** START OF Passage **

Their purpose is to allow for quick identification of the parent of either a
subvolume or a snapshot. This item is used to represent both a forward
reference (from parent -> child) or a back reference (child -> parent). On
every subvol creation there are 2 such items cread (one for backref and one
for forward ref). Forward refs allows for quickly identfitying the locations
in a directory where subvolumes are rooted. This can be useful e.g. recursive
snapshotting. Root back refs allows to recover lost snapshots. The body of
this item represents information about the direntry of the newly created
subvolume.
Key:
key.objectid = if BTRFS_ROOT_REF_KEY: id of the subvolume of the parent
If BTRFS_ROOT_BACKREF_KEY: id of newly created subvolume or snapshot.
key.type = BTRFS_ROOT_REF_KEY or BTRFS_ROOT_BACKREF_KEY
key.offset = if BTRFS_ROOT_REF_KEY: id of newly created subvolume or snapshot.
if BTRFS_ROOT_BACKREF_KEY: id of the subvolume of the parent
struct btrfs_root_ref {
/* Inode of the parent directory of the dir entry */
__le64 dirid;
/* the directory index this dir entry has in the parent */
__le64 sequence;
/* Length of the directory entry referencing the root*/
__le16 name_len;
/* Actual name string follows */
}
INODE ITEM
----------
This structure contains the information typically associated with a UNIX-style
inode's stat(2) data.

** END OF Passage **
** START OF Dataset rows **

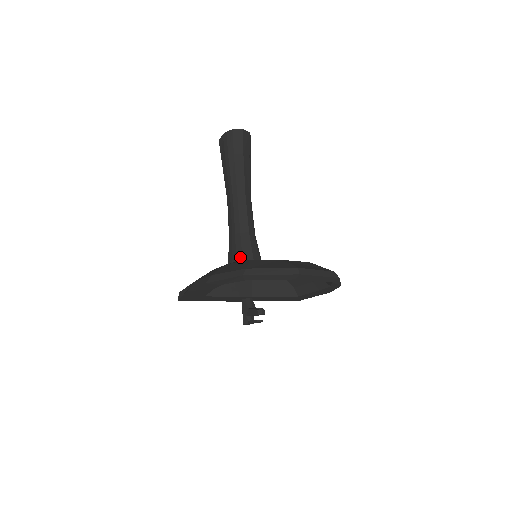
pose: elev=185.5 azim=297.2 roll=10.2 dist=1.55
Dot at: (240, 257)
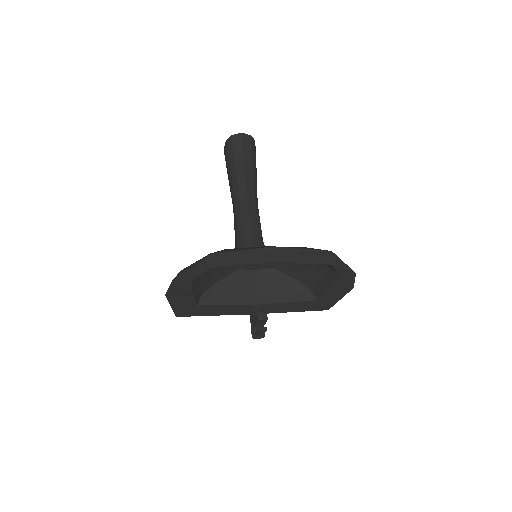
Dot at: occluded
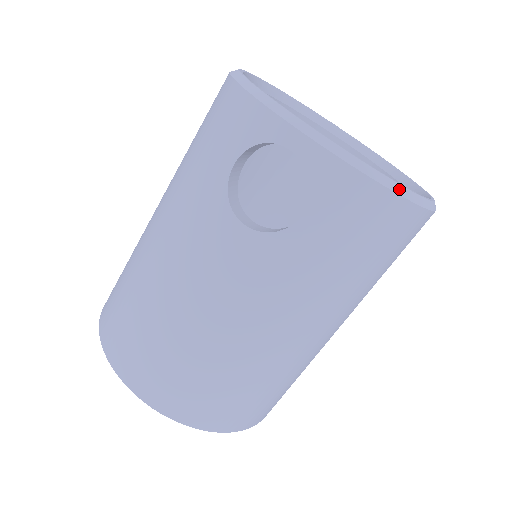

** END OF Dataset rows **
** START OF Dataset rows **

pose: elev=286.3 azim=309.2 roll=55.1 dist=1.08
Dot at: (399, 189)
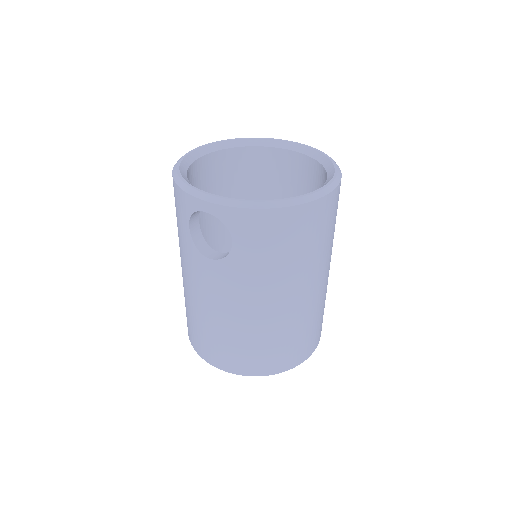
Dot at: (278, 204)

** END OF Dataset rows **

▶ _Things to do_
(a) Answer these questions on the btrfs root reference passage:
(i) How many of these items are created each time a subvolume is created?
(ii) What two values can key.type take?
(iii) Which field of struct btrfs_root_ref holds the directory index that the dir entry has in the parent?
(b) Reproduce the btrfs root reference passage between "if BTRFS_ROOT_BACKREF_KEY: id of the" and "inode's stat(2) data.", inclusive, swapping "dirid" for "parent_dirid".
The lines come from a separate source and have no connection to the text.

▶ _Results of the tasks_
(a)
(i) Two: one for the back reference and one for the forward reference.
(ii) BTRFS_ROOT_REF_KEY or BTRFS_ROOT_BACKREF_KEY.
(iii) sequence.

(b)
if BTRFS_ROOT_BACKREF_KEY: id of the subvolume of the parent
struct btrfs_root_ref {
/* Inode of the parent directory of the dir entry */
__le64 parent_dirid;
/* the directory index this dir entry has in the parent */
__le64 sequence;
/* Length of the directory entry referencing the root*/
__le16 name_len;
/* Actual name string follows */
}
INODE ITEM
----------
This structure contains the information typically associated with a UNIX-style
inode's stat(2) data.